Gfortran sets –fprotect-parens as a default even under –ffast-math, so that no normally used options will violate parentheses:
http://gcc.gnu.org/onlinedocs/gfortran/Code-Gen-Options.html
Apparently this was default for gcc only for the version which first introduced the option, and the option was later withdrawn, so gcc (and icc) don’t allow for using parentheses to control associativity under normally aggressive optimizations.
Ifort has the option –assume protect_parens for this purpose. With the addition of ,minus0 clause this may be enough for Fortran 95 standard compliance.
In order to set observance of parentheses (gcc –fprotect-parens) in icc without disabling other aggressive optimizations, the combination –fp-model source –ftz –fast-transcendentals –no-prec-div –no-prec-sqrt may be set.

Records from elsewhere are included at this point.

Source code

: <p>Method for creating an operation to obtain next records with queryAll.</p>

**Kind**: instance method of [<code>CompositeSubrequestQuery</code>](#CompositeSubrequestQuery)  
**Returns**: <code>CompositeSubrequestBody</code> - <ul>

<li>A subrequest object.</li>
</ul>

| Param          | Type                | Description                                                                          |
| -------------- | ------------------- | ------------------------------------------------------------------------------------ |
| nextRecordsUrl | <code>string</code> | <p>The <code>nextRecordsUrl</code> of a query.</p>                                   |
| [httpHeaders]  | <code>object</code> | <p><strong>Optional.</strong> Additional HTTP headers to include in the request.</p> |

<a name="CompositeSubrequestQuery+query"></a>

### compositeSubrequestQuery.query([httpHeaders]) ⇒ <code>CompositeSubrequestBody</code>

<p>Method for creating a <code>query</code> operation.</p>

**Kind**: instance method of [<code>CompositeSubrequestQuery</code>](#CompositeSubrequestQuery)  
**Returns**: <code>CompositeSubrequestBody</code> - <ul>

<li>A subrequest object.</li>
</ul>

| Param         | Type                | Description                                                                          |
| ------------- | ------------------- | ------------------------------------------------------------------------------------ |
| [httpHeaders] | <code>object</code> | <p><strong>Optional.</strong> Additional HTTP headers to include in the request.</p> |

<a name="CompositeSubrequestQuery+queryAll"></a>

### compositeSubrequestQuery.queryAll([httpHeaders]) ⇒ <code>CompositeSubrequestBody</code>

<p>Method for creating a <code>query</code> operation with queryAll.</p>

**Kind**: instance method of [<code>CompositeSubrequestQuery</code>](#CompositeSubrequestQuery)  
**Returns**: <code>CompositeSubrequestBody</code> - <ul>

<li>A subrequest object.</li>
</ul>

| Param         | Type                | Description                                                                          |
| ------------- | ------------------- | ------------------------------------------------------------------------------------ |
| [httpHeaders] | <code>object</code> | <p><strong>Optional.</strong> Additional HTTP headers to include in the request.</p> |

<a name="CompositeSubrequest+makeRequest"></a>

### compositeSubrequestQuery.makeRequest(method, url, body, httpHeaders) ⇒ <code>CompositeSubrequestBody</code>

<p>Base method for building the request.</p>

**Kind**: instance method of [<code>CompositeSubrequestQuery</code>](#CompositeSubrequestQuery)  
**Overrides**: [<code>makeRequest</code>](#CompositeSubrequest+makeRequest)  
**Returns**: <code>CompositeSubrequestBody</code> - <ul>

This may be a frequently needed setting for Intel® Xeon Phi™. For Intel® Xeon host, of these options, only –fast-transcendentals has a consistently large effect on performance.
Among well-known algorithms which will break when the compiler elides parentheses is Kahan summation. Consistent elimination of parentheses could reduce Kahan summation to a standard lower accuracy vectorizable sum. Inconsistent K&R treatment (or inconsistent extra precision) produces incorrect (not simply lower accuracy) results.

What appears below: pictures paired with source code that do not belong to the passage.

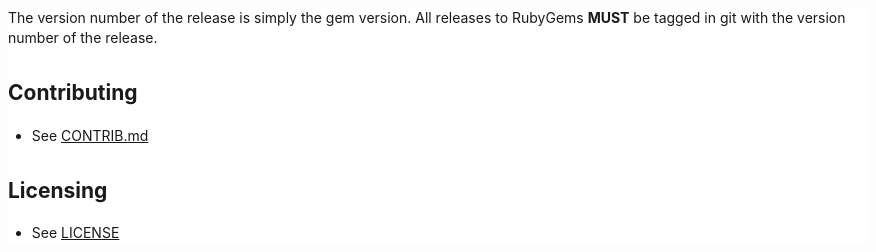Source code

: The version number of the release is simply the gem version. All releases to RubyGems **MUST** be tagged in git with the version number of the release.

## Contributing
  * See [CONTRIB.md](https://github.com/opscode/knife-google/blob/master/CONTRIB.md)

## Licensing
  * See [LICENSE](https://raw.github.com/opscode/knife-google/master/LICENSE)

Intel compilers don’t recognize common sub-expressions unless they are parenthesized, and an option is set to observe the parentheses, e.g.
a1 *= ((d1 *(e1 + f1)+ e1 * f1) + c1 *((e1 + f1) + d1))

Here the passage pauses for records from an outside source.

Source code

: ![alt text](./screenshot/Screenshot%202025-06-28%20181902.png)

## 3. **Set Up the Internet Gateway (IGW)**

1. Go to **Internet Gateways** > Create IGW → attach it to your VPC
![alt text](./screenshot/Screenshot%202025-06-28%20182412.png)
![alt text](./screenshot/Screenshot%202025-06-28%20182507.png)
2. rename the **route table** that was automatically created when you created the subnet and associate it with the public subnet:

+ b1 *(((e1 + f1) + d1) + c1);
b1 *= (d1 *(e1 + f1)+ e1 * f1) + c1 *((e1 + f1) + d1);
while other compilers don’t need the extra parentheses as long as the common subexpressions match during left to right evaluation. In this code fragment, there are 5 repeated add instructions which may be eliminated, although the Intel compilers will replace some by equally time-consuming copy (move) instructions. The difference in performance may be quite large when fused multiply-add instructions are used.
Additional named assignments for local sub-expressions are undesirable, particularly in parallelized code, as they increase register pressure and invite the compiler not to perform register optimization.
But when these things came to be isn't clear. That said; the Kahan summation algorithm goes back to 1989; and compiler writers have been aware of it for a long time.
Of course; that says nothing about the various programmers who've had their hands on this code since.